Firstly, a brand’s story must be interesting with takeaways for the readers. It’s not always about the success stories either, as there’s a lot to be learnt from failures and the founders who faced them.

If it’s not the brand’s story that catches our eye, then it’ll be its product or service. That has to be intriguing enough that we’ll wonder what the challenges and triumphs that come with selling it are, and this is what we’ll explore in the article.

Secondly, our interviewees have to be open to being honest and candid with their sharing, as the details they can provide are what make the stories engaging for both writers and readers.

Thirdly, everything we write about has to have a Malaysian element since we want to champion local pride or share how a foreign company expanding here can benefit Malaysians.

Since the pandemic began, what are some of the most distinctive changes that have taken place at Vulcan Post Malaysia?
Our entire company is now working from home, and as of this month, it will be one year since we bid goodbye to our office (we still keep it though). Thus, we went from having lunch together almost every day to arranging a virtual lunch meetup every Friday on Gather, where we created our dream office virtually.

The pandemic has led to other changes in internal processes, of course, but what’s reflected in terms of our work would be the kind of content created. For example, more emphasis on digital startups, the digitalisation of businesses, the pandemic’s effect on and opportunities for different groups of people, and more. 

You have been writing about startups, tech, and entrepreneur stories. Has any of these stories changed your life or your perception of certain topics? If so, what and how.
100% for sure. I mean, I came to Vulcan Post Malaysia knowing next to nothing about startups. What even was a startup? It felt like a miracle the day I made it into the company, and I’m still grateful for the chance I was given. 

But even more than that, I’m grateful for the opportunities I get to keep growing my knowledge about Malaysia’s startup ecosystem. I can’t single out a specific story that’s changed my perspective, as they’ve all cumulatively added to my knowledge bank up in my brain. I’d say my understanding of our startup ecosystem and its players has matured a lot. 

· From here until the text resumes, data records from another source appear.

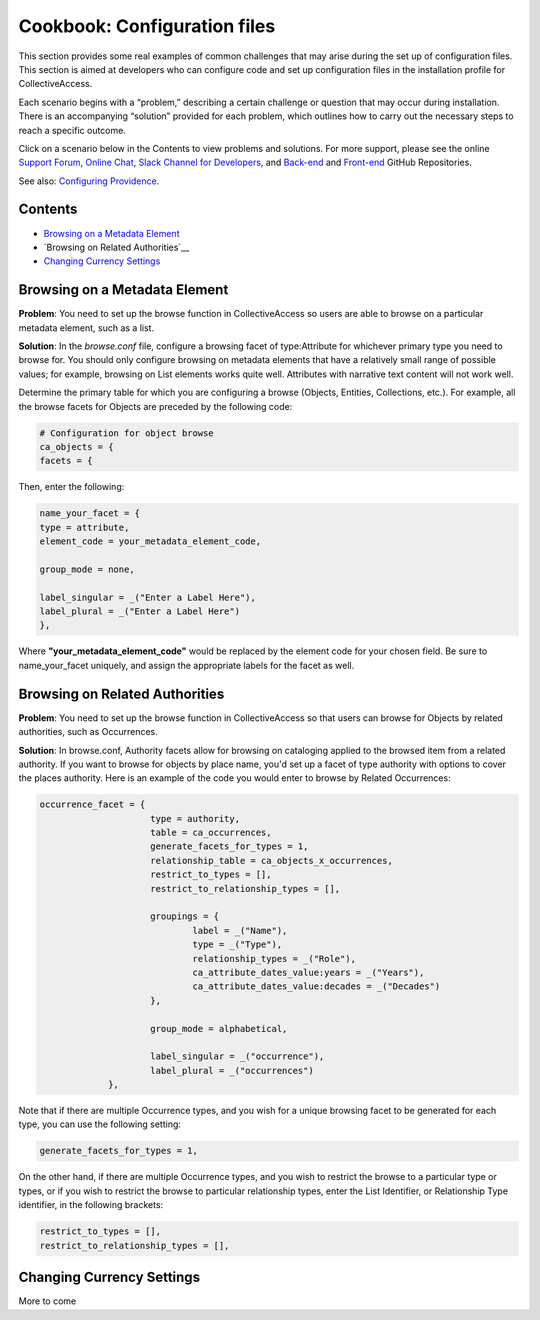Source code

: Cookbook: Configuration files
=============================

This section provides some real examples of common challenges that may arise during the set up of configuration files. This section is aimed at developers who can configure code and set up configuration files in the installation profile for CollectiveAccess.

Each scenario begins with a “problem,” describing a certain challenge or question that may occur during installation. There is an accompanying “solution” provided for each problem, which outlines how to carry out the necessary steps to reach a specific outcome. 

Click on a scenario below in the Contents to view problems and solutions. For more support, please see the online `Support Forum <https://collectiveaccess.org/support/>`_, `Online Chat <https://gitter.im/collectiveaccess/support>`_, `Slack Channel for Developers <https://collectiveacc-uye7574.slack.com/join/signup#/domain-signup>`_, and `Back-end <https://github.com/collectiveaccess/providence>`_ and `Front-end <https://github.com/collectiveaccess/pawtucket2>`_ GitHub Repositories.  

See also: `Configuring Providence <file:///Users/charlotteposever/Documents/ca_manual/providence/user/configuration/configuringProvidence.html>`_. 

Contents
--------

* `Browsing on a Metadata Element`_
* `Browsing on Related Authorities`__
* `Changing Currency Settings`_

Browsing on a Metadata Element 
------------------------------

**Problem**: You need to set up the browse function in CollectiveAccess so users are able to browse on a particular metadata element, such as a list.

**Solution**: In the *browse.conf* file, configure a browsing facet of type:Attribute for whichever primary type you need to browse for. You should only configure browsing on metadata elements that have a relatively small range of possible values; for example, browsing on List elements works quite well. Attributes with narrative text content will not work well.

Determine the primary table for which you are configuring a browse (Objects, Entities, Collections, etc.). For example, all the browse facets for Objects are preceded by the following code:

.. code-block::

   # Configuration for object browse
   ca_objects = {
   facets = {

Then, enter the following:

.. code-block::

   name_your_facet = {
   type = attribute,
   element_code = your_metadata_element_code,

   group_mode = none,

   label_singular = _("Enter a Label Here"),
   label_plural = _("Enter a Label Here")
   },

Where **"your_metadata_element_code"** would be replaced by the element code for your chosen field. Be sure to name_your_facet uniquely, and assign the appropriate labels for the facet as well.

Browsing on Related Authorities
-------------------------------

**Problem**: You need to set up the browse function in CollectiveAccess so that users can browse for Objects by related authorities, such as Occurrences.

**Solution**: In browse.conf, Authority facets allow for browsing on cataloging applied to the browsed item from a related authority. If you want to browse for objects by place name, you'd set up a facet of type authority with options to cover the places authority. Here is an example of the code you would enter to browse by Related Occurrences:

.. code-block::

   occurrence_facet = {
			type = authority,
			table = ca_occurrences,
			generate_facets_for_types = 1,
			relationship_table = ca_objects_x_occurrences,
			restrict_to_types = [],
			restrict_to_relationship_types = [],			
			
			groupings = {
				label = _("Name"), 
				type = _("Type"),
				relationship_types = _("Role"),
				ca_attribute_dates_value:years = _("Years"),
				ca_attribute_dates_value:decades = _("Decades")
			},
			
			group_mode = alphabetical,
			
			label_singular = _("occurrence"),
			label_plural = _("occurrences")
		},

Note that if there are multiple Occurrence types, and you wish for a unique browsing facet to be generated for each type, you can use the following setting:

.. code-block::

   generate_facets_for_types = 1,

On the other hand, if there are multiple Occurrence types, and you wish to restrict the browse to a particular type or types, or if you wish to restrict the browse to particular relationship types, enter the List Identifier, or Relationship Type identifier, in the following brackets:

.. code-block::

   restrict_to_types = [],
   restrict_to_relationship_types = [],

Changing Currency Settings
--------------------------

More to come 
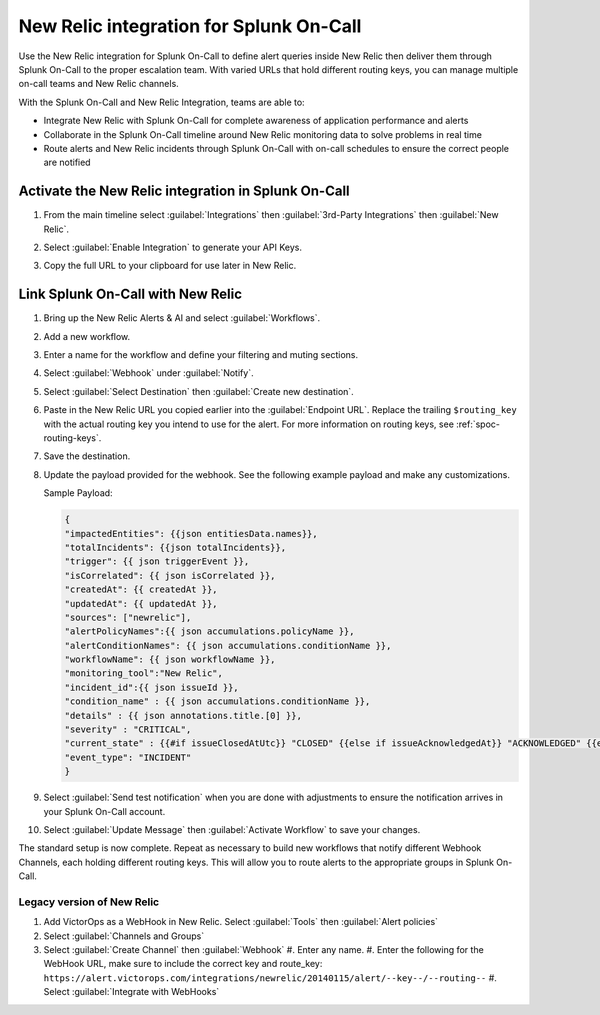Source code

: .. _new-relic-spoc:

New Relic integration for Splunk On-Call
**********************************************************

Use the New Relic integration for Splunk On-Call to define alert queries inside New Relic then deliver them through Splunk On-Call to the proper escalation team. With varied URLs that hold different routing keys, you can manage multiple on-call teams and New Relic channels.

With the Splunk On-Call and New Relic Integration, teams are able to:

-  Integrate New Relic with Splunk On-Call for complete awareness of application performance and alerts
-  Collaborate in the Splunk On-Call timeline around New Relic monitoring data to solve problems in real time
-  Route alerts and New Relic incidents through Splunk On-Call with on-call schedules to ensure the correct people are notified

Activate the New Relic integration in Splunk On-Call
==========================================================

#. From the main timeline select :guilabel:`Integrations` then :guilabel:`3rd-Party Integrations` then :guilabel:`New Relic`.

   .. image:: /_images/spoc/New-Relic-1-1-scaled.jpg

#. Select :guilabel:`Enable Integration` to generate your API Keys. 
#. Copy the full URL to your clipboard for use later in New Relic.

   .. image:: /_images/spoc/New-Relic-2-1-scaled.jpg

Link Splunk On-Call with New Relic
========================================

#. Bring up the New Relic Alerts & AI and select :guilabel:`Workflows`. 
#. Add a new workflow.

   .. image:: /_images/spoc/New-Relic-1-scaled.jpg

#. Enter a name for the workflow and define your filtering and muting sections.
#. Select :guilabel:`Webhook` under :guilabel:`Notify`.

   .. image:: /_images/spoc/New-Relic-2.jpg

#. Select :guilabel:`Select Destination` then :guilabel:`Create new destination`.

   .. image:: /_images/spoc/New-Relic-3-scaled.jpg

#. Paste in the New Relic URL you copied earlier into the :guilabel:`Endpoint URL`. Replace the trailing ``$routing_key`` with the actual routing key you intend to use for the alert. For more information on routing keys, see :ref:`spoc-routing-keys`.

   .. image:: /_images/spoc/New-Relic-3-1.jpg

#. Save the destination. 
#. Update the payload provided for the webhook. See the following example payload and make any customizations.

   Sample Payload:

   .. code-block::

      {
      "impactedEntities": {{json entitiesData.names}},
      "totalIncidents": {{json totalIncidents}},
      "trigger": {{ json triggerEvent }},
      "isCorrelated": {{ json isCorrelated }},
      "createdAt": {{ createdAt }},
      "updatedAt": {{ updatedAt }},
      "sources": ["newrelic"],
      "alertPolicyNames":{{ json accumulations.policyName }},
      "alertConditionNames": {{ json accumulations.conditionName }},
      "workflowName": {{ json workflowName }},
      "monitoring_tool":"New Relic",
      "incident_id":{{ json issueId }},
      "condition_name" : {{ json accumulations.conditionName }},
      "details" : {{ json annotations.title.[0] }},
      "severity" : "CRITICAL",
      "current_state" : {{#if issueClosedAtUtc}} "CLOSED" {{else if issueAcknowledgedAt}} "ACKNOWLEDGED" {{else}} "OPEN"{{/if}},
      "event_type": "INCIDENT"
      }

#. Select :guilabel:`Send test notification` when you are done with adjustments to ensure the notification arrives in your Splunk On-Call account.

   .. image:: /_images/spoc/Cursor_and_Applied_Intelligence___Edit_channel___Alerts___AI___Workflow_Builder___Alerts___AI___Workflows___New_Relic_One.jpg

#. Select :guilabel:`Update Message` then :guilabel:`Activate Workflow` to save your changes.

The standard setup is now complete. Repeat as necessary to build new workflows that notify different Webhook Channels, each holding different routing keys. This will allow you to route alerts to the appropriate groups in Splunk On-Call.

Legacy version of New Relic
---------------------------

.. raw:: html

   <iframe src="//www.youtube.com/embed/NE2oeVSxEZI" width="666" height="500" frameborder="0" scrolling="auto" allowfullscreen="allowfullscreen">
   </iframe>

#. Add VictorOps as a WebHook in New Relic. Select :guilabel:`Tools` then :guilabel:`Alert policies`  |newrelic9|
#. Select :guilabel:`Channels and Groups` |newrelic10|
#. Select :guilabel:`Create Channel` then :guilabel:`Webhook` |newrelic11| |newrelic12|
   #. Enter any name.
   #. Enter the following for the WebHook URL, make sure to include the correct key and route_key: ``https://alert.victorops.com/integrations/newrelic/20140115/alert/--key--/--routing--``
   #. Select :guilabel:`Integrate with WebHooks` |newrelic13|

.. |newrelic9| image:: /_images/spoc/newrelic9.png
.. |newrelic10| image:: /_images/spoc/newrelic10.png
.. |newrelic11| image:: /_images/spoc/newrelic11.png
.. |newrelic12| image:: /_images/spoc/newrelic12.png
.. |newrelic13| image:: /_images/spoc/newrelic13.png
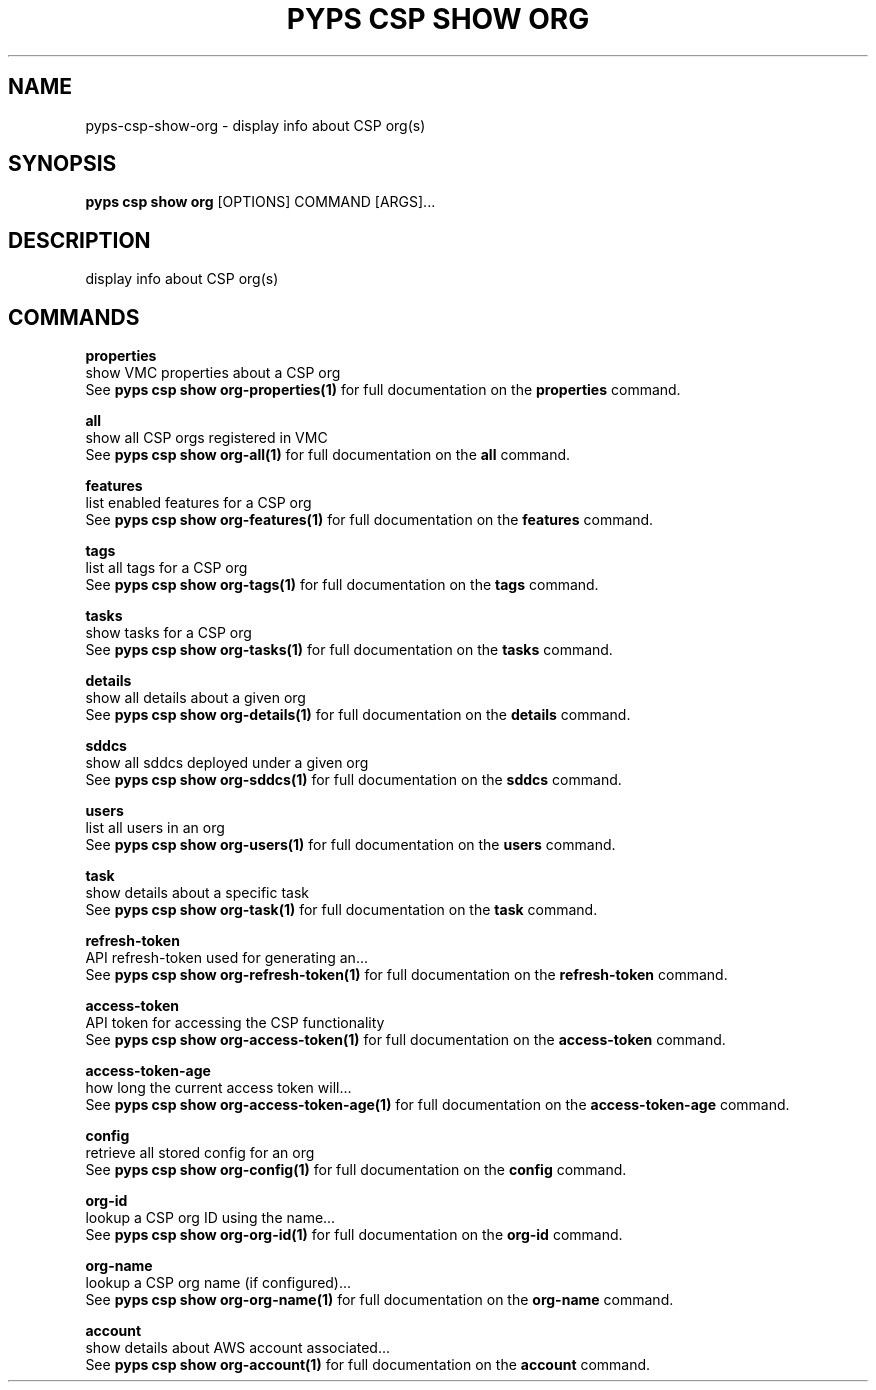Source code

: .TH "PYPS CSP SHOW ORG" "1" "2023-03-21" "1.0.0" "pyps csp show org Manual"
.SH NAME
pyps\-csp\-show\-org \- display info about CSP org(s)
.SH SYNOPSIS
.B pyps csp show org
[OPTIONS] COMMAND [ARGS]...
.SH DESCRIPTION
display info about CSP org(s)
.SH COMMANDS
.PP
\fBproperties\fP
  show VMC properties about a CSP org
  See \fBpyps csp show org-properties(1)\fP for full documentation on the \fBproperties\fP command.
.PP
\fBall\fP
  show all CSP orgs registered in VMC
  See \fBpyps csp show org-all(1)\fP for full documentation on the \fBall\fP command.
.PP
\fBfeatures\fP
  list enabled features for a CSP org
  See \fBpyps csp show org-features(1)\fP for full documentation on the \fBfeatures\fP command.
.PP
\fBtags\fP
  list all tags for a CSP org
  See \fBpyps csp show org-tags(1)\fP for full documentation on the \fBtags\fP command.
.PP
\fBtasks\fP
  show tasks for a CSP org
  See \fBpyps csp show org-tasks(1)\fP for full documentation on the \fBtasks\fP command.
.PP
\fBdetails\fP
  show all details about a given org
  See \fBpyps csp show org-details(1)\fP for full documentation on the \fBdetails\fP command.
.PP
\fBsddcs\fP
  show all sddcs deployed under a given org
  See \fBpyps csp show org-sddcs(1)\fP for full documentation on the \fBsddcs\fP command.
.PP
\fBusers\fP
  list all users in an org
  See \fBpyps csp show org-users(1)\fP for full documentation on the \fBusers\fP command.
.PP
\fBtask\fP
  show details about a specific task
  See \fBpyps csp show org-task(1)\fP for full documentation on the \fBtask\fP command.
.PP
\fBrefresh-token\fP
  API refresh-token used for generating an...
  See \fBpyps csp show org-refresh-token(1)\fP for full documentation on the \fBrefresh-token\fP command.
.PP
\fBaccess-token\fP
  API token for accessing the CSP functionality
  See \fBpyps csp show org-access-token(1)\fP for full documentation on the \fBaccess-token\fP command.
.PP
\fBaccess-token-age\fP
  how long the current access token will...
  See \fBpyps csp show org-access-token-age(1)\fP for full documentation on the \fBaccess-token-age\fP command.
.PP
\fBconfig\fP
  retrieve all stored config for an org
  See \fBpyps csp show org-config(1)\fP for full documentation on the \fBconfig\fP command.
.PP
\fBorg-id\fP
  lookup a CSP org ID using the name...
  See \fBpyps csp show org-org-id(1)\fP for full documentation on the \fBorg-id\fP command.
.PP
\fBorg-name\fP
  lookup a CSP org name (if configured)...
  See \fBpyps csp show org-org-name(1)\fP for full documentation on the \fBorg-name\fP command.
.PP
\fBaccount\fP
  show details about AWS account associated...
  See \fBpyps csp show org-account(1)\fP for full documentation on the \fBaccount\fP command.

As for how my work has changed my life, I would say it’s vastly grown my network of professional connections, and I feel more confident speaking to CEOs, executives, founders, and more, since I can actually involve myself in their conversations (but I’m still rather shy).

What are the highly-sought pitches that PRs should note, and how can PRs make your work easier?
What makes a pitch really stand out for us is firstly a strong title that emphasises what’s unique or interesting about the subject. However, it should not oversell it. 

Tell us why a founder’s story is worth paying attention to. If it’s an interesting product / service, tell us how it would impact Malaysians (or the world). Is it making a process X% faster, cheaper, less dangerous? If it’s a for-profit project, what’s the projected revenue or profit it can bring in over X amount of time? 

For me personally, a good pitch is like a good marketing campaign: don’t hard sell your product / service, keep it genuine, and show us the potential of your idea.

What are three must-haves tech gadgets that would make our life easier while working from home?
A bed laptop stand for when I want to work in bed (I know it’s bad, but I need to change it up sometimes), a great pair of wireless earbuds for meetings, and a non-laggy laptop (one day I’ll get an upgrade!)